À savoir : la consommation importante de thé inhibe l’absorption du fer.

→ Traitements anti-épileptiques (prégabaline, Lyrica ; gabapentine, Neurontin) : des études montrent leur intérêt mais il n’existe pas d’AMM déposée pour traiter le SJSR avec ce type de médicaments.

→ Les agonistes dopaminergiques : le pramipexol (Sifrol) et la rotigotine (Neupro) ont l’AMM dans cette indication mais ne sont pas remboursés. Ces traitements doivent être prescrits en augmentant la dose progressivement et en arrêtant dès que l’efficacité est obtenue pour la dose la plus faible. La rotigotine est mieux tolérée au niveau digestif car administrée sous forme de patchs. Mais cette forme pouvant occasionner des réactions cutanées au niveau du site d’application, il faut changer régulièrement la zone.

→ Les opioïdes peuvent être utiles et efficaces au coup par coup.

Rôle des Idels

Beaucoup de patients n’identifient pas ce qu’ils ressentent comme une maladie. Ils associent les symptômes à une mauvaise circulation et/ou des varices, ce qui occasionne un nomadisme médical n’apportant pas de traitement adapté. Beaucoup consultent pour insomnie, ajoutant à la confusion et au retard diagnostique. L’Idel doit donc être attentive à la description des troubles et peut évoquer le SJSR, proposer toutes les règles d’hygiène de vie non médicamenteuses en première intention et, si les troubles persistent ou sont très gênants, suggérer au patient de consulter un neurologue.

(1) J. Haba-Rubio, R. Heinzer, M. Tafti, J. Krieger, « Syndrome des jambes sans repos et mouvements périodiques des jambes au cours du sommeil », EMC (Elsevier Masson), Neurologie 17-009-A-15, 2012 (à lire via bit.ly/2NQTTzQ)

(2) Mouvements de jambe qui surviennent durant le sommeil toutes les 4 à 90 secondes, surtout en début de nuit.
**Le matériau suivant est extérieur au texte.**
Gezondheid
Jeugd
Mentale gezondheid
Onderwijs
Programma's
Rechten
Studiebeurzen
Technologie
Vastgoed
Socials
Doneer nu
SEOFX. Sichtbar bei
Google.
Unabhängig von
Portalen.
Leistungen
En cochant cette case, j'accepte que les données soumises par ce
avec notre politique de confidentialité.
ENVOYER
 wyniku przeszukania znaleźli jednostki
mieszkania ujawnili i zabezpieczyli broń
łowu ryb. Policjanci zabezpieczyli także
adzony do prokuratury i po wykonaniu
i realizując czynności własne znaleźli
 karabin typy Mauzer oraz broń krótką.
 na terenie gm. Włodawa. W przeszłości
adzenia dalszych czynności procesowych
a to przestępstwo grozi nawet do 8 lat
Souvent associés au SJSR, ils concernent généralement une seule jambe et peuvent être limités au pied ou concerner toute la jambe.
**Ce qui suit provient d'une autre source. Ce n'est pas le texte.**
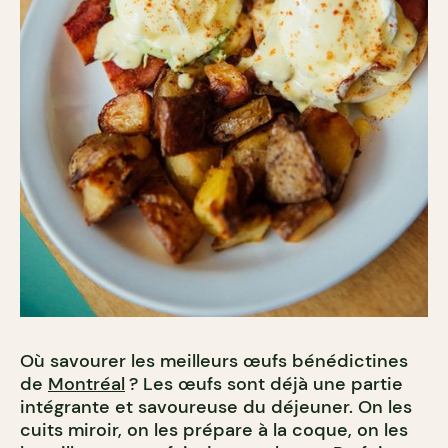
Où savourer les meilleurs œufs bénédictines
de
Montréal
? Les œufs sont déjà une partie
intégrante et savoureuse du déjeuner. On les
cuits miroir, on les prépare à la coque, on les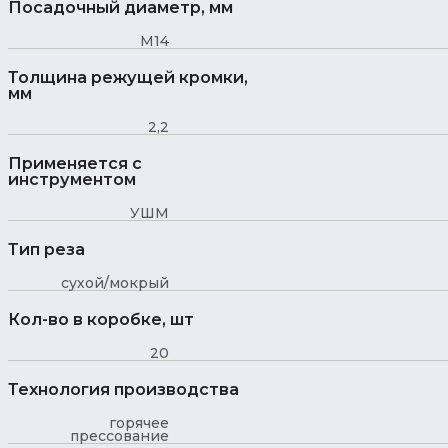
Посадочный диаметр, мм
М14
Толщина режущей кромки,
мм
2,2
Применяется с
инструментом
УШМ
Тип реза
сухой/мокрый
Кол-во в коробке, шт
20
Технология производства
горячее
прессование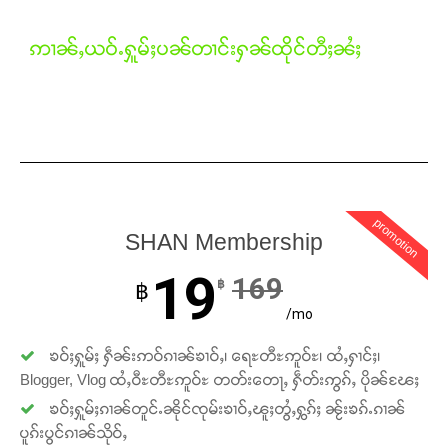
ဢၢၼ်ႇယဝ်ႉႁူမ်ႈပၼ်တၢင်းႁၼ်ထိုင်တီႈၼႆႈ
promotion
SHAN Membership
19
Support SHAN
169
฿
฿
/mo
တႃႇႁႂ်ႈသဵင်ၵၢင်ၸႂ်ၵူၼ်းမိူင်း ၵူႈတီႈၵူႈလႅၼ်ပေႃးတေၸွ
တ်ႇ တူဝ်ႈလုမ်ႈၾႃႉၼၼ်ႉ ၶဝ်ႈႁူမ်ႈၵမ်ႉထႅမ် ၸုမ်းၶၢ
ၶဝ်ႈႁူမ်ႈ ႁဵၼ်းဢဝ်ၵၢၼ်ၶၢဝ်ႇ၊ ရေႊတီႊဢူဝ်ႊ၊ ထႆႇႁၢင်ႈ၊
ဝ်ႇၽူႈတွႆႇႁွၵ်ႈ လႆႈယူႇၶႃႈဢေႃႈ။
Blogger, Vlog ထႆႇဝီႊတီႊဢူဝ်ႊ တတ်းတေႃႇ ႁဵတ်းဢွၵ်ႇ ပိုၼ်ၽႄႈ
ၶဝ်ႈႁူမ်ႈၵၢၼ်တူင်ႉၼိုင်ၸုမ်းၶၢဝ်ႇၽူႈတွႆႇႁွၵ်ႈ ၼႂ်းၶၵ်ႉၵၢၼ်
Donate Now
ပူၵ်းပွင်ၵၢၼ်သိုဝ်ႇ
(3) Tison F. et al. « Epidemiology of restless legs syndrome in French adults: a nationwide survey: the INSTANT Study », Neurology, 2015 (à lire via bit.ly/2RdIuZ0).

(4) Consulter cette échelle d’auto-évaluation via bit.ly/2IrM5yA.

L’auteur déclare ne pas avoir de lien d’intérêts.

Conseils hygiéno-comportementaux

À conseiller en cas de syndrome intermittent, léger à modéré et peu gênant, pour obtenir la réduction, voire la rémission, des symptômes.

→ Respecter un rythme de vie jour/nuit régulier.

→ Pratiquer une activité physique légère en soirée (marche, stretching, flexion des genoux, vélo d’appartement, massages des jambes).

→ Réaliser des bains de pieds chauds ou froids (le froid est généralement plus efficace).

→ Se doucher les mollets à l’eau froide ou les frictionner avec une pommade ou une lotion rafraÎchissante avant le coucher.

→ Supprimer l’alcool, le café (+++), le thé et le chocolat.

→ Diminuer, voire arrêter, après avis médical, les médicaments susceptibles de déclencher ou d’aggraver le syndrome.